## Document section:
________
After the keynote, attendees chose between two symposium tracks: Taxonomy and Categorization or Strategies and Case Studies on CM Deployment. The presentations were chock-full of solid advice. Many are posted on InformationToday, Inc.'s Web site (http://www.infotoday.com/it2003/presentations/default.htm).

Taxonomies

Wendy Pohs of IBM told the audience that taxonomies are essential business tools. She offered down-to-earth advice that recognized the reality of developing, adopting, or introducing taxonomies as part of an organization's business processes.

A trio from content taxonomy and categorization software companies shared some hard lessons learned. Ian Hersey of Inxight Software, Andrew Feit of Verity, and Tom Reamy of KAPS Group were comfortably familiar with each other, although somewhat rushed as they tried to compress a lot of information and some useful tips into 45 minutes.

CM Case Studies

Without savvy tools, companies get bogged down in elaborate processes and procedures for extracting value from their data. "You still have to read it to get the opportunity," said Barak Pridor of ClearForest, referring to the masses of data and content that flow into organizations. Using Dow Chemical as his case study, Pridor explained how CM is essential to dissecting and detecting the insights in and between documents.

Ben Martin of J.D. Edwards knows exactly how much it costs to make a "willy-nilly change" to the definition of a single field in an enterprise resource-planning database. Furthermore, he knows how much it costs to translate this change into multiple languages and can compare these prices. When you're running a major CM project for a multinational company with customers in 90 countries, this knowledge is important. Martin's presentation demonstrated how CM managers think creatively about essential metrics.
________
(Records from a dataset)
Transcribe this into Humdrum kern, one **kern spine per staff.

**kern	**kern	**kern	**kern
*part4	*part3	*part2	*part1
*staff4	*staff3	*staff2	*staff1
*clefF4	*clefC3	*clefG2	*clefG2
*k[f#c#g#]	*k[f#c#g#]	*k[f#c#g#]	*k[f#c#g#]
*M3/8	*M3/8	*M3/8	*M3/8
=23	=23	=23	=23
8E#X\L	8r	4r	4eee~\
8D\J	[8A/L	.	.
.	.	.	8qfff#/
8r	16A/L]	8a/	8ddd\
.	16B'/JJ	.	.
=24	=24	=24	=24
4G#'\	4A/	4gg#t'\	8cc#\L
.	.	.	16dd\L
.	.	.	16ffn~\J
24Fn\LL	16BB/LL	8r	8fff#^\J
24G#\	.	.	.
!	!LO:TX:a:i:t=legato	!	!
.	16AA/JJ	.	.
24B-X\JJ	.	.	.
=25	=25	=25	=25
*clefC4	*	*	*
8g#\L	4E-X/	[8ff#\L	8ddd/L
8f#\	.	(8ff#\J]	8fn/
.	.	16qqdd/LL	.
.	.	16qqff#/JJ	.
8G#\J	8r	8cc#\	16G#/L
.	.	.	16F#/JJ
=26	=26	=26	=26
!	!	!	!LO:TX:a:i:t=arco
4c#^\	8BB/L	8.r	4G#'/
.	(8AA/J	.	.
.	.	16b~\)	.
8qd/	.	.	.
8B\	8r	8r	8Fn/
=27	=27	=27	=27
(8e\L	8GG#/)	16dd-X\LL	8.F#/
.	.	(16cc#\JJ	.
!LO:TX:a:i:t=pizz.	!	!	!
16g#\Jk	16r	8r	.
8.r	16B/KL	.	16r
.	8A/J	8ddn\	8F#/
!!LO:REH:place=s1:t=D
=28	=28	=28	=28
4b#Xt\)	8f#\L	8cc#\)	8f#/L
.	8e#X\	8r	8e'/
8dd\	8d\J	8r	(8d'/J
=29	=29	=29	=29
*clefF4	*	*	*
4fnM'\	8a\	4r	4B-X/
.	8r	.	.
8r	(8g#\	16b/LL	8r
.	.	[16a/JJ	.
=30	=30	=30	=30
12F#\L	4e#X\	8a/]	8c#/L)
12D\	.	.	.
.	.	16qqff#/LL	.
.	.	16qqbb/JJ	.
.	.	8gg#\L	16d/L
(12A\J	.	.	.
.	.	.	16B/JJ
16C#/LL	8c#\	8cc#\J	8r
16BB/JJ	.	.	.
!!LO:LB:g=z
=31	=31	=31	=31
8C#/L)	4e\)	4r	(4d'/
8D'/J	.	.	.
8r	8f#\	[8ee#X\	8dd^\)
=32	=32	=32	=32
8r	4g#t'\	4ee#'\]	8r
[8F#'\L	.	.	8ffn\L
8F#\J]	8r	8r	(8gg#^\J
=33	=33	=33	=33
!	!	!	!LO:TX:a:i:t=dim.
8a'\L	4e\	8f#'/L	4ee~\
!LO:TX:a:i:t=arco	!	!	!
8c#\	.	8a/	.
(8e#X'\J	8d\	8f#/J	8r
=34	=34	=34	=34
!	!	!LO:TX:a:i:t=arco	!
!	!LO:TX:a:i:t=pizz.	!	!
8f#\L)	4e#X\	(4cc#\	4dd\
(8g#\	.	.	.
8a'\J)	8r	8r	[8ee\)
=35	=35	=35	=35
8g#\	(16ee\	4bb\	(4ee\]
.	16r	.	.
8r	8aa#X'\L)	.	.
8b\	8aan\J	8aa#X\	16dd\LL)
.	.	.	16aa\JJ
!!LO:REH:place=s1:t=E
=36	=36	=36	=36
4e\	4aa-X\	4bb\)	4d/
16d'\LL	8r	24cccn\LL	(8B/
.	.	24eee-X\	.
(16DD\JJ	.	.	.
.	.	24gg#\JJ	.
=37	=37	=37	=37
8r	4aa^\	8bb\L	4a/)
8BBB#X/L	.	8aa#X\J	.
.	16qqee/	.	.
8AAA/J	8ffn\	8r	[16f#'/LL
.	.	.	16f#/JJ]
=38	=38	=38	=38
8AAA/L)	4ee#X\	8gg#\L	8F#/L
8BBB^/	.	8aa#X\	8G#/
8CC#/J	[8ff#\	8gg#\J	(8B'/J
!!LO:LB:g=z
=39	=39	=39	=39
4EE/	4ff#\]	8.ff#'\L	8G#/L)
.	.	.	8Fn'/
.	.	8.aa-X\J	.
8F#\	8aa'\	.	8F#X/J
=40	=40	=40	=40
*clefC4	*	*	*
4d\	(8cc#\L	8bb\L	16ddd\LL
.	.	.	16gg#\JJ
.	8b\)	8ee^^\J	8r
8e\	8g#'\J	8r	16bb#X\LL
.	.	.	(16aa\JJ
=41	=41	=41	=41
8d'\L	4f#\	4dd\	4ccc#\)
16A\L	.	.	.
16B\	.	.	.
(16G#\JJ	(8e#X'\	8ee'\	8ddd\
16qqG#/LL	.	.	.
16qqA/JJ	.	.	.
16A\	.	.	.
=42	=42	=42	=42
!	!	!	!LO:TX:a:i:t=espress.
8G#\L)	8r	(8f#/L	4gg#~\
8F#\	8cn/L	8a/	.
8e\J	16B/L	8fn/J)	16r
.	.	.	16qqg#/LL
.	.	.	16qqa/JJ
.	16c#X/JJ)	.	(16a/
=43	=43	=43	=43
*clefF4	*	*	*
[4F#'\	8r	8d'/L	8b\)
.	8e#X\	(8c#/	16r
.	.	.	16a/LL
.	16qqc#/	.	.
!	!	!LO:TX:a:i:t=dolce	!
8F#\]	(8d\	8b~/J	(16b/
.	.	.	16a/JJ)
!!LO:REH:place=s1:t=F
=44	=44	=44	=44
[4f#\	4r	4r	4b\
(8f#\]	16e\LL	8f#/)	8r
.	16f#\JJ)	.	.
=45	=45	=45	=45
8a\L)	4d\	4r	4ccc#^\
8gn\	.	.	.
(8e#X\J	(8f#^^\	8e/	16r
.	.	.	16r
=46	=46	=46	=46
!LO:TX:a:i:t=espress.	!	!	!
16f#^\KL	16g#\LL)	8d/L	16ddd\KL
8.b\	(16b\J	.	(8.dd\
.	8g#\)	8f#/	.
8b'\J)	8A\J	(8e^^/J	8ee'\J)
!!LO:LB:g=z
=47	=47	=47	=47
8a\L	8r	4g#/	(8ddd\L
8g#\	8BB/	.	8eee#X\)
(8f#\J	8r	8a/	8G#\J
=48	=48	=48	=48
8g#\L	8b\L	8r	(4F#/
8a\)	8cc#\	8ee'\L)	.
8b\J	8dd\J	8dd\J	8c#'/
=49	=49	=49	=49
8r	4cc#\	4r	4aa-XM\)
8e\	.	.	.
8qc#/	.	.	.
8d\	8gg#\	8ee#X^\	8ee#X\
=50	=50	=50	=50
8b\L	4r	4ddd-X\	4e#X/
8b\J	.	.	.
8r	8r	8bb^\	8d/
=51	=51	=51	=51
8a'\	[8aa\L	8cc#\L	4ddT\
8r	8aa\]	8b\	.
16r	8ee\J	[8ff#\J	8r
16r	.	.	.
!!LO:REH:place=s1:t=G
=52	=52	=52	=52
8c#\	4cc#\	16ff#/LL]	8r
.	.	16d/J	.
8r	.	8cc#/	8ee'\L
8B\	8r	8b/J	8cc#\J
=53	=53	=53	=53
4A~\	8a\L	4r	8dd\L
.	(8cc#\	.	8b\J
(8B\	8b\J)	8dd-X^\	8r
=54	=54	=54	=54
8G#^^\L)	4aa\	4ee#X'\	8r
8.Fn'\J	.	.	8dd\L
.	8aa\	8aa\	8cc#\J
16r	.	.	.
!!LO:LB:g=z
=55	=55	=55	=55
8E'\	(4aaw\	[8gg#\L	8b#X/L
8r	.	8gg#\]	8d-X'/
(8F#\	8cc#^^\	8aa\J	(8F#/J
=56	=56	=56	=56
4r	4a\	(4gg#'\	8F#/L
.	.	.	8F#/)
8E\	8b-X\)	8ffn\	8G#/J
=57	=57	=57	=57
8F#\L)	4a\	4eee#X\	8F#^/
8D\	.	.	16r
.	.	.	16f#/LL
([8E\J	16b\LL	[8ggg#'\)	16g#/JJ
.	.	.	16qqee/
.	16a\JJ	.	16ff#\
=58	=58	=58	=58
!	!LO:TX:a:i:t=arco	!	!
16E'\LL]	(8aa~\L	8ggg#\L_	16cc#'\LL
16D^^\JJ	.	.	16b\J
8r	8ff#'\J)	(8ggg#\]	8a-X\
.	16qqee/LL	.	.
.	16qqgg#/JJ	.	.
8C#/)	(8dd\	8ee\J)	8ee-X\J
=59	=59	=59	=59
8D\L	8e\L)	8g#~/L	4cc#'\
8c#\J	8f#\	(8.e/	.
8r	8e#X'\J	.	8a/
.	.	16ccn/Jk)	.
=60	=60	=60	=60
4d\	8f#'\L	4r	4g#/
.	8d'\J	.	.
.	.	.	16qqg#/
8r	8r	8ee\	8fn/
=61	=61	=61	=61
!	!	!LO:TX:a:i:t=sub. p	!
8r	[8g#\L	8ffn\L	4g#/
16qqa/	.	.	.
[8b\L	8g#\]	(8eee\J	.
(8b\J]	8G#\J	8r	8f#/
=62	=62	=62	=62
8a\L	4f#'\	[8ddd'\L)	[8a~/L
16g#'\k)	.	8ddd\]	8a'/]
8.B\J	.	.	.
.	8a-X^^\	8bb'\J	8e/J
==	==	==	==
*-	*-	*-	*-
________
## Tasks for this exercise:
[A] Answer these questions using the symposium report:
(i) Which company was Wendy Pohs from?
(ii) How many minutes did the trio from the taxonomy and categorization software companies have for their information and tips?
(iii) Which company did Barak Pridor use as his case study?
[B] Decide whether each statement agrees with the symposium report. Answer yes or no, and quote the words from the report that settle it.
(i) Attendees chose between two symposium tracks after the keynote.
(ii) Tom Reamy was from Verity.
(iii) All of the presentations are posted on InformationToday, Inc.'s Web site.

## Task-by-task results:
[A]
(i) IBM
(ii) 45 minutes
(iii) Dow Chemical

[B]
(i) Yes: "After the keynote, attendees chose between two symposium tracks"
(ii) No: "Andrew Feit of Verity, and Tom Reamy of KAPS Group"
(iii) No: "Many are posted on InformationToday, Inc.'s Web site"